Dieses Wassergefäß (Kalpis) verfügt über zwei seitlich unterhalb der Schulter angebrachte Tragehenkel sowie einen weiteren Henkel auf der Rückseite des Halses, der das Ausgießen ermöglicht.
Die Gefäßlippe ist mit einem Eierstabdekor versehen, den Hals verziert ein umlaufender Blattkranz.
Das Bauchbild auf der Vorderseite zeigt die Verfolgung des schönen Jünglings Tithonos durch Eos, die Göttin der Morgenröte. Tithonos eilt, in einen langen Mantel gehüllt, nach links, um sich dem Werben der Eos zu entziehen. Die geflügelte Göttin verfolgt ihn und drückt ihr sichtliches Verlangen durch ihre ausgestreckte Hand aus. Als untere Begrenzung der Szene dient ein Mäanderband, das durch einzelne Platten mit Kreuzen aufgelockert wird.
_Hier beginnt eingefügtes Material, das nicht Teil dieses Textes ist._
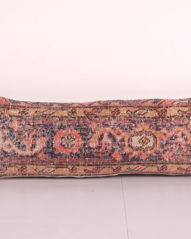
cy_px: 120
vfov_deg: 24.1
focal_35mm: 79
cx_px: 119
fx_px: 558
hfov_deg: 19.4
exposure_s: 1/160
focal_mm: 37.4
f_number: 11
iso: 80
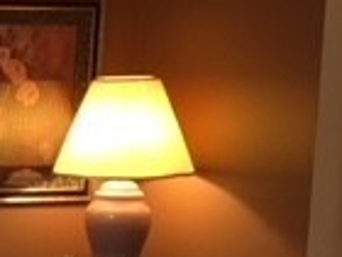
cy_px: 274
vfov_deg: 11.0
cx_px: -437
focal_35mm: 133
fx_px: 1314
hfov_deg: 12.3
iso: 125
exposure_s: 1/30
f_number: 2.2
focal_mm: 4.15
Dem Mythos zufolge verliebt sich Eos in den attraktiven jungen Mann, einen Bruder des trojanischen Königs Priamos. Der Prinz verweigert sich zunächst der Göttin, so dass diese ihn entführt. Alsbald aber werden sie ein Paar. Da Tithonos ein Sterblicher ist, erfleht Eos für ihn von Zeus ewiges Leben. Der Göttervater erfüllt diesen Wunsch, Eos vergisst jedoch tragischerweise, auch um ewige Jugend für Tithonos zu bitten. Dieser schrumpft daraufhin mit fortschreitendem Alter, bis er letztendlich die Gestalt einer Zikade annimmt.
Der Mythos von Eos und Tithonos versinnbildlicht den verzweifelten Wunsch des Menschen nach Unsterblichkeit und ewiger Jugend, führt aber auch die unentrinnbare Vergänglichkeit vor Augen. Somit verwundert es nicht, dass Darstellungen dieses Mythos im Grabkontext zu finden sind. Auch das vorliegende Gefäß war mit Sicherheit als Grabbeigabe vorgesehen, was schon allein aus dem Miniaturformat geschlossen werden kann.